Durante a inquérito, disponibilizado online, e aberto a toda a população, tornou claro que a pandemia alterou, para pior estes dados, com o aumento de crianças que ingeriu produtos açucarados duas ou três vezes por semana (que subiu para 34,9%), mais do que três vezes por semana (23,1%) ou todos os dias (17,9%). Consumiram-se mais bolachas e derivados (84,7%), mais chocolates, gomas e rebuçados (23,1%) e mais bolos (20,2%). A boa notícia é que também subiu ligeiramente o consumo de fruta fresca, sendo a escolha de 74,1% das crianças durante a pandemia.
"Passaram a petiscar muito mais durante o dia"

“As conclusões foram em linha com as expectativas. Queríamos perceber como é que, em casa, ao fim de alguns dias, as crianças se iam acalmar. Há muitas solicitações e se existirem bolachas ou cereais vai haver mais consumo. Foi o que de alguma maneira aconteceu, mas não só. Não só este produto foi mais consumido como foi consumido com mais regularidade, as crianças passaram a petiscar muito mais durante o dia”, diz o coordenador do SOL e do estudo, André Brandão de Almeida.



O inquérito serviu também para perceber que o sono das crianças sofreu algumas alterações. Apesar de a grande maioria dos pais referir que não houve alterações na rotina do sono dos seus filhos (70,2%), também houve os que indicaram que as crianças passaram a dormir mais horas (17,6%) e outros que dormiram menos do que o habitual (11,9%).

Na frequência da lavagem dos dentes também se notaram algumas alterações. Houve um aumento das crianças que lavaram os dentes apenas uma vez (passou de 18,4% para 22,3%) ou três vezes ou mais por dia (de 16,4% para 19%), mas uma queda das que diziam fazê-lo duas vezes por dia (passou de 62,7% para 55,9%).

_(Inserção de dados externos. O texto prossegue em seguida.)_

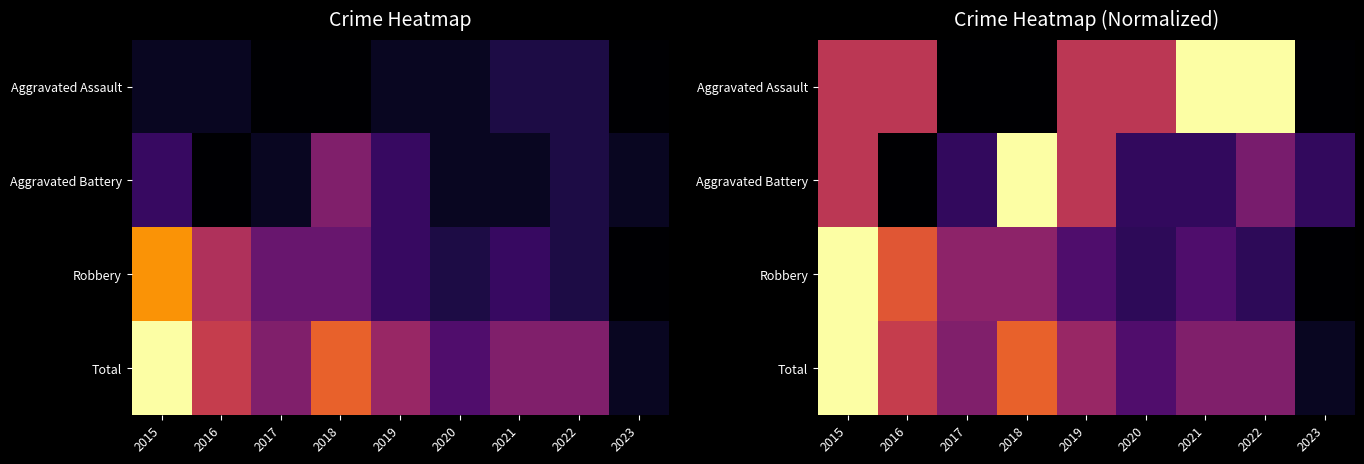

What is the spread (max minus min) of values at 2015?

0.5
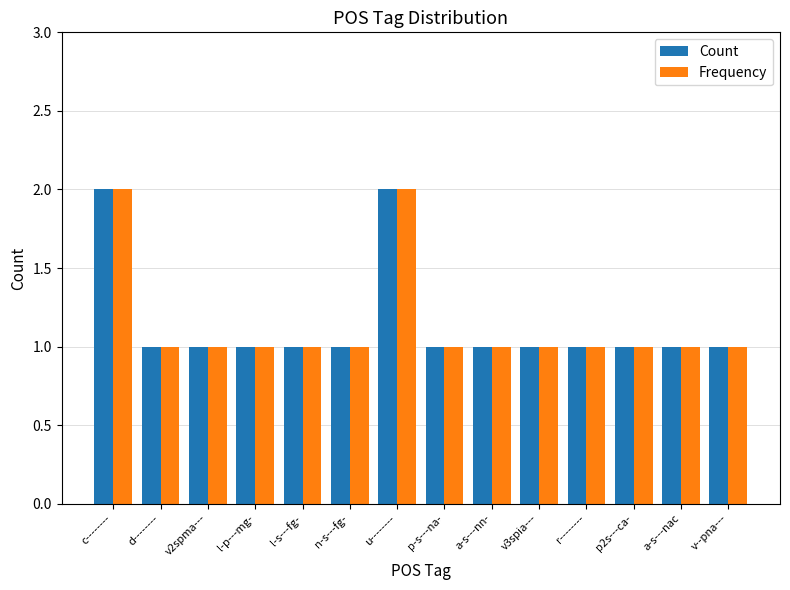

What is the sum of the Frequency values at n-s---fg- and v3spia---?

2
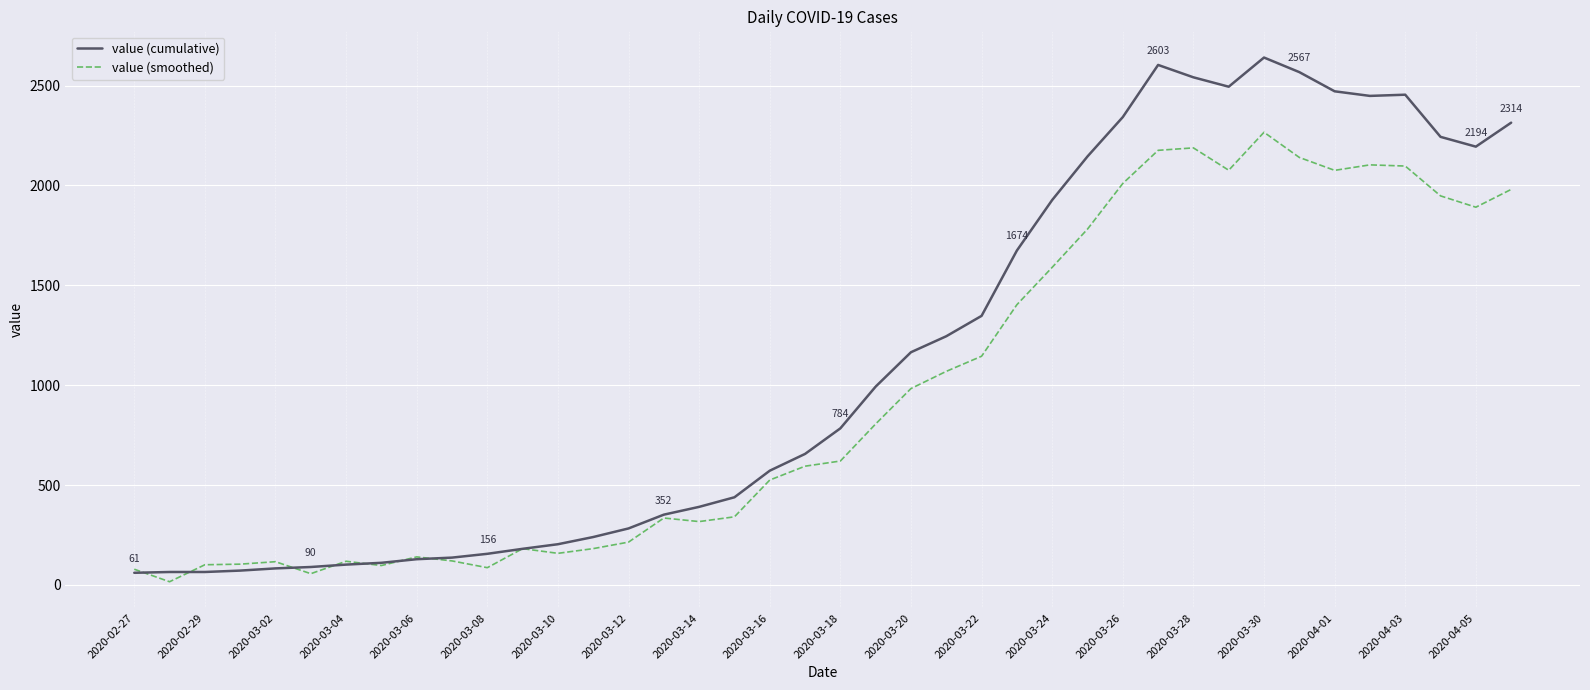

True or false: value (smoothed) and value (cumulative) intersect in this chart.

True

Nas respostas enviadas à equipa do SOL também ficou claro que a primeira consulta no dentista é numa idade que André Brandão de Almeida considera tardia: apenas 2,4% teve a primeira consulta com menos de seis meses e 5,2% entre os sete e os 12 meses. Mais de 24% referiu nunca ter tido uma consulta. “Há muitas razões para se levar uma criança ao dentista mesmo antes de ela ter dentes. Se existirem dificuldades de amamentação porque o freio da língua do bebé é curto, por exemplo, fazemos a cirurgia. E até por uma questão comportamental e psicológica, se se habituam ao espaço desde pequeninos, alguns até adormecem durante os tratamentos, quando chegam aos seis, sete anos, o que é óptimo”, diz.

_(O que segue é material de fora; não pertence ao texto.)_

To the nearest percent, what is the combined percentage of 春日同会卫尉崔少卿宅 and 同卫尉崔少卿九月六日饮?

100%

O SOL serve, actualmente, cerca de oito mil crianças, de 38 nacionalidades diferentes. As consequências das alterações vivenciadas durante a pandemia já se fazem sentir, garante o responsável pelo serviço. “As cáries estabilizadas aumentaram muito, os dentes fracturaram, as que tinham uma prevalência maior, aumentaram. Tenho crianças com dez cáries que passaram para 13”, diz.
Bastonária preocupada

A bastonária da Ordem dos Nutricionistas, Alexandra Bento, olha para o estudo do SOL como um trabalho “de mérito” e que acaba por “trazer dados sobre uma percepção que já existia” do que estaria a acontecer com a alimentação das crianças durante a pandemia, mas diz que chama também a atenção para uma outra necessidade. “Devíamos ter dados a nível nacional, trazidos pelas autoridades, sobre a suposta alteração de hábitos alimentares das crianças. A DGS devia fazer um estudo nacional, à semelhança do que fez para os adultos.”

Alexandra Bento lembra que esse trabalho revelou que houve alterações dos hábitos alimentares dos adultos, quase metade para piorar, o que nos “leva a inferir” que o mesmo terá acontecido com as crianças, mas que isso não chega. “O Estado não pode ficar apenas com uma percepção ou com informação trazida por alguns estudos parcelares. É preciso que a DGS saiba dizer aos portugueses o que as crianças estão a comer e os impactos que a pandemia teve nos hábitos alimentares, para que saibamos as repercussões no peso das crianças e desenhar estratégias adequadas”, defende a bastonária, lembrando que Portugal vinha a seguir uma estratégia positiva consistente na redução do peso dos mais novos, com os valores de obesidade entre as crianças a descerem de 15% em 2008 para 12% em 2019.